WHAT THE TASK ASKS — Print exactly the lines that run from the one containing "Каталог Продукции" to the final line of the data, both included, and print none of the pictures.

Page images and extracted text:
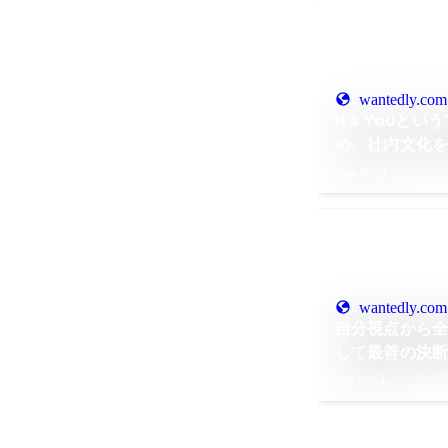
wantedly.com
It's You
め、社内文化を醸
たち
Nov 2024
wantedly.com
自分視点から全社
して最善の決
#PR TIMES
Oct 2024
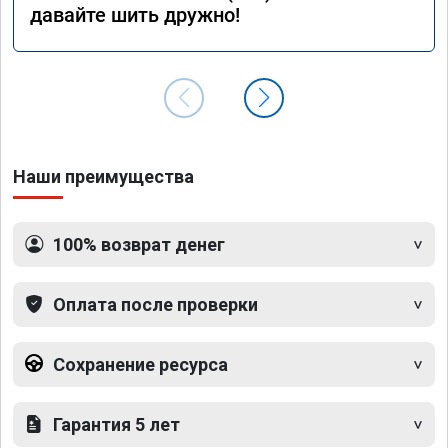
давайте шить дружно!
Наши преимущества
100% возврат денег
Оплата после проверки
Сохранение ресурса
Гарантия 5 лет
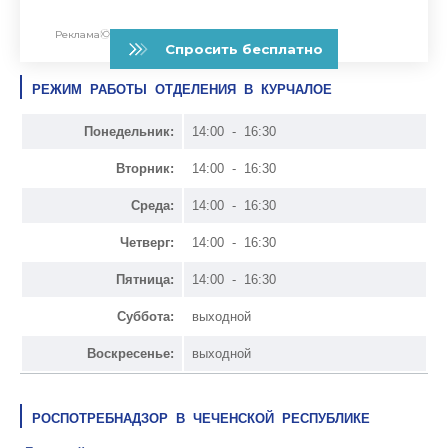
РЕЖИМ РАБОТЫ ОТДЕЛЕНИЯ В КУРЧАЛОЕ
Понедельник:
14:00 - 16:30
Вторник:
14:00 - 16:30
Среда:
14:00 - 16:30
Четверг:
14:00 - 16:30
Пятница:
14:00 - 16:30
Суббота:
выходной
Воскресенье:
выходной
РОСПОТРЕБНАДЗОР В ЧЕЧЕНСКОЙ РЕСПУБЛИКЕ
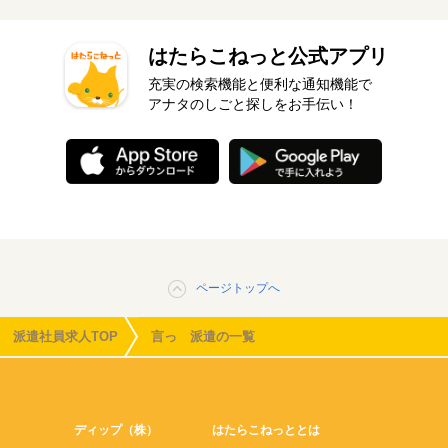
はたらこねっと公式アプリ
充実の検索機能と便利な通知機能で
アナタのしごと探しをお手伝い！
ページトップへ
派遣社員求人TOP
言っ 派遣の一覧
ディップ（株）
はたらこねっととは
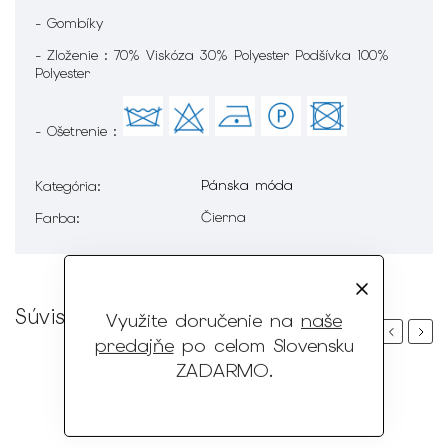
- Gombíky
- Zloženie : 70% Viskóza 30% Polyester Podšívka 100%
Polyester
- Ošetrenie :
Pánska móda
Kategória
:
Čierna
Farba
:
Súvisiaci tovar
Využite doručenie na
naše
Previous
Next
predajňe
po celom Slovensku
ZADARMO
.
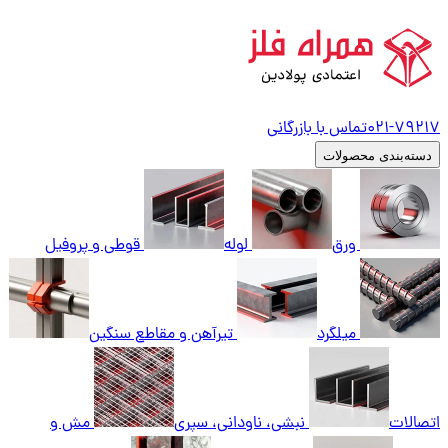
79217
021-
تماس با بازرگانی
دسته‌بندی محصولات
ورق
لوله
قوطی و پروفیل
میلگرد
تیرآهن و مقاطع سنگین
اتصالات
نبشی، ناودانی، سپری
مش و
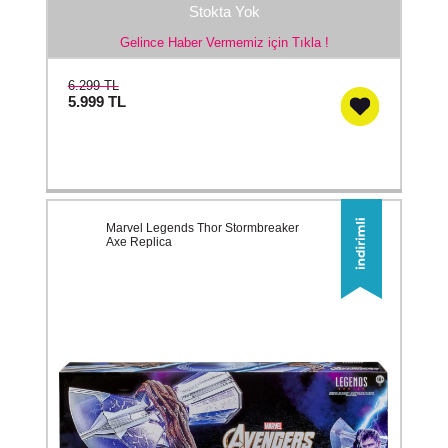
Stokta Yok
Gelince Haber Vermemiz için Tıkla !
6.299 TL
5.999
TL
Marvel Legends Thor Stormbreaker
Axe Replica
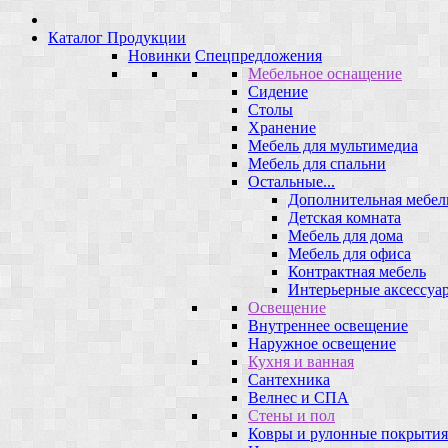
Каталог Продукции
Новинки
Спецпредложения
Мебельное оснащение
Сидение
Столы
Хранение
Мебель для мультимедиа
Мебель для спальни
Остальные...
Дополнительная мебел
Детская комната
Мебель для дома
Мебель для офиса
Контрактная мебель
Интерьерные аксессуа
Освещение
Внутреннее освещение
Наружное освещение
Кухня и ванная
Сантехника
Велнес и СПА
Стены и пол
Ковры и рулонные покрытия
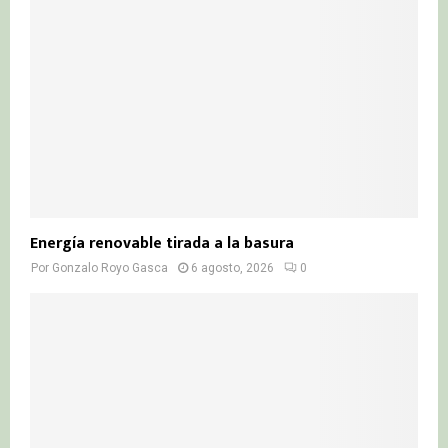
Energía renovable tirada a la basura
Por
Gonzalo Royo Gasca
6 agosto, 2026
0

YOUR RESPONSE —
Каталог Продукции
Новинки
Спецпредложения
Мебельное оснащение
Сидение
Столы
Хранение
Мебель для мультимедиа
Мебель для спальни
Остальные...
Дополнительная мебел
Детская комната
Мебель для дома
Мебель для офиса
Контрактная мебель
Интерьерные аксессуа
Освещение
Внутреннее освещение
Наружное освещение
Кухня и ванная
Сантехника
Велнес и СПА
Стены и пол
Ковры и рулонные покрытия
Energía renovable tirada a la basura
Por
Gonzalo Royo Gasca
6 agosto, 2026
0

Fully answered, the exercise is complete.